Unique Akhlaquna course created by Qatar Academy Al Wakra
Through a specially crafted ethics curriculum, titled Akhlaquna, Qatar Academy Al Wakra (QAW) is working to instill moral and ethical values its students, with the aim of helping to create leaders of change.
We made sure to schedule the ethics class within the daily lessons in order to ensure enough time is allocated to teach it, because we value ethics as part of the school’s core educational program
The curriculum at Qatar Academy Al Wakra (QAW) – part of Qatar Foundation’s (QF) Pre-University Education – is taught in English and Arabic for students in grades K-12, with the course encouraging young people to display positive actions, mindsets, and practices, both within and beyond the classroom.
The ethics curriculum is a core subject for teaching moral character and a part of the school’s behavioral and character development program, because – according to Bedriyah K. Itani, Director of QAW – it is important to provide the students with a social emotional program that is tailored to suit their societal, religious, and cultural principles.
“We had enough expertise at QAW to build our own program,” said Itani. “After conducting the necessary research and review, we decided to establish a committee within our school consisting of the administration, staff, and parents to lay down the fundamentals and design the structure of the curriculum. A year later, we were able to officially launch the program.”
Students really enjoy the ethics class and the activities it includes
Itani explained that the idea of this curriculum came in conjunction with the first announcement of Akhlaquna Award by Her Highness Sheikha Moza bint Nasser, Chairperson of Qatar Foundation. It has been a source of great motivation for students to participate in the Akhlaquna Junior Award, which was launched in 2019 specifically for young people aged 7 – 14 years, with two QAW students winning the latest cycle.
“We made sure to schedule the ethics class within the daily lessons in order to ensure enough time is allocated to teach it, because we value ethics as part of the school’s core educational program.
“A key aspect of the program is promoting student agency and building on student-led initiatives, life experiences, and culture to achieve deeply rooted moral integrity –a building block for character development. We believe that education does not necessarily depend on teachers providing the knowledge.
“Teachers of all subjects work together to embed the ethical principles in the material they teach to maximize the benefits for students. We do not teach any subject in isolation from ethics, as ethics is the basis of our curricula.”
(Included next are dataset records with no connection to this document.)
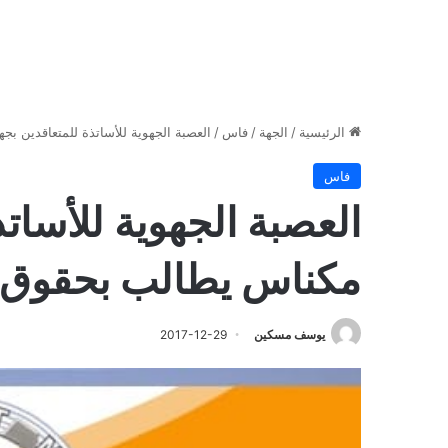
الرئيسية
/
الجهة
/
فاس
/
العصبة الجهوية للأساتذة للمتعاقدين ب
فاس
العصبة الجهوية للأسات
مكناس يطالب بحقوق ه
يوسف مسكين
2017-12-29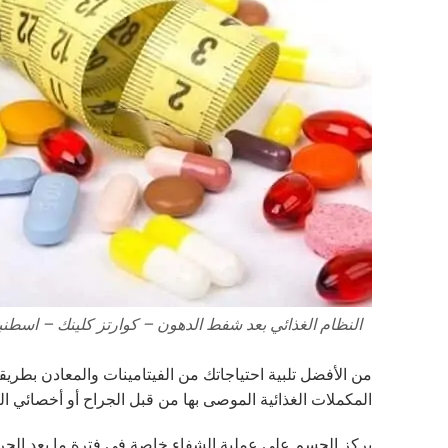
النظام الغذائي بعد شفط الدهون – كوارتز كلينك – اسطن
من الأفضل تلبية احتياجاتك من الفيتامينات والمعادن بطري
المكملات الغذائية الموصى بها من قبل الجراح أو أخصائي الت
يركز الجسم على عملية الشفاء خاصة في فترة ما بعد الجرا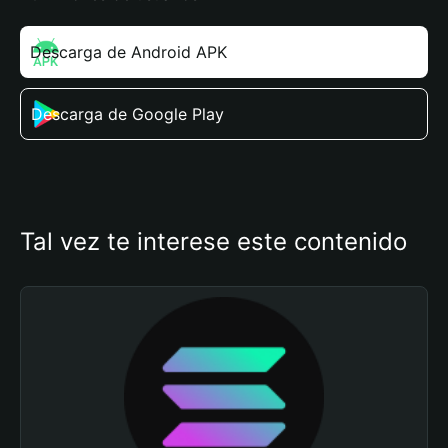
Descarga de Android APK
Descarga de Google Play
Tal vez te interese este contenido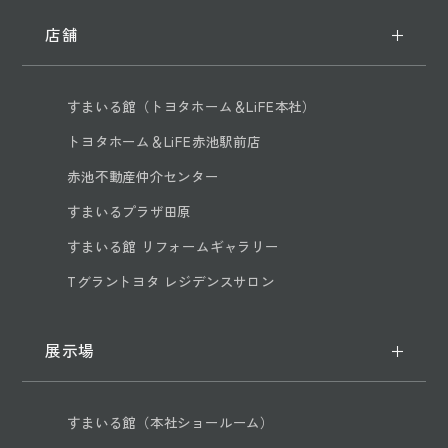
店舗
すまいる館（トヨタホーム＆LiFE本社）
トヨタホーム＆LiFE赤池駅前店
赤池不動産仲介センター
すまいるプラザ田原
すまいる館 リフォームギャラリー
Tグラントヨタ レジデンスサロン
展示場
すまいる館（本社ショールーム）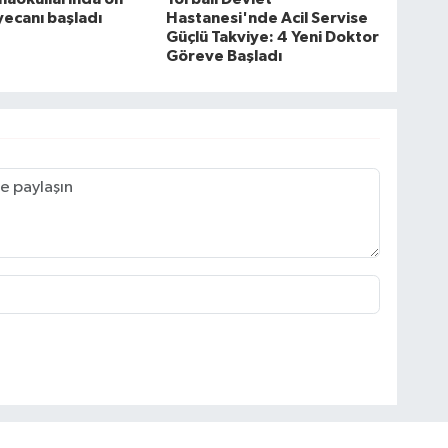
yecanı başladı
Hastanesi'nde Acil Servise
Güçlü Takviye: 4 Yeni Doktor
Göreve Başladı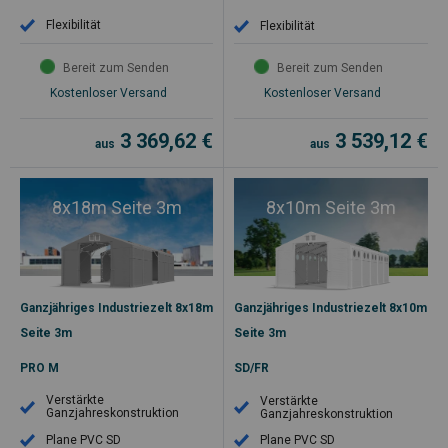
Flexibilität
Flexibilität
Bereit zum Senden
Bereit zum Senden
Kostenloser Versand
Kostenloser Versand
3 369,62
€
3 539,12
€
aus
aus
8x18m Seite 3m
8x10m Seite 3m
Ganzjähriges Industriezelt 8x18m
Ganzjähriges Industriezelt 8x10m
Seite 3m
Seite 3m
PRO M
SD/FR
Verstärkte
Verstärkte
Ganzjahreskonstruktion
Ganzjahreskonstruktion
Plane PVC SD
Plane PVC SD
QAW’s Akhlaquna curriculum focuses on four main ethics: mindfulness, humbleness, honesty, and perseverance. An important aspect of the course is that it is cumulative, for example, students in kindergarten are introduced to the concept of honesty, they then further explore this concept as they advance academic stages through high school, ensuring there is no repetition of the course material, but rather there is a deeper exploration of each principle.
It is essential to instill these ethical principles in our students, as it helps to preserve the culture and religious beliefs
Gamil Al-Imam, Ethics Teacher at QAW, said that the teachers would try to independently improve students' behavior, but their efforts were uncoordinated and scattered. But, according to Al-Imam, one of the advantages of this program is that it focuses the efforts of all teachers on specific areas for greater impact.
“Teaching each ethical principle can take up to a period of four to six weeks. We include interactive and practical activities in our lessons inspired by Islamic history and link it to the experiences of our students to make sure that they can relate to what they learn in their practical lives.
“Students really enjoy the ethics class and the activities it includes. We have witnessed how their performance has improved in classes following the ethics lesson,” said Al-Imam.
For Zahra Sanaa Lessak, Primary Pastoral Care Lead Teacher at QAW, the study of ethics is vital – especially in today’s rapidly growing society and changes in promoting health precautionary measures, including social distancing.
“It is essential to instill these ethical principles in our students, as it helps to preserve the culture and religious beliefs. Not only will students feel a strong sense of connection, they will be able to put these principles into practice – both at home and at school.
“The ethics curriculum provides opportunities for students to become ambassadors for their beloved country, and the world at large.”
Talking about the positive impact that this curriculum has created, Dr. Kholoud Sultan Al-Kuwari, mother of Maryam Faisal Al Thani – a grade 6 student at QAW – explained how she has seen a transformation in her daughter’s behavior, and the way she deals with others around her.
“We appreciate the efforts of QAW in launching this important initiative that contributes to cultivating the next generation of builders of our nation. It is vital to have such school programs that focus on these core values and cite influential stories from our Islamic history.
"My daughter is keen to apply what she learns in her daily life, and she shares the stories she studies with her siblings whenever there’s a conflict, all of which are essential aspects that embody exemplary moral character and inspire others.”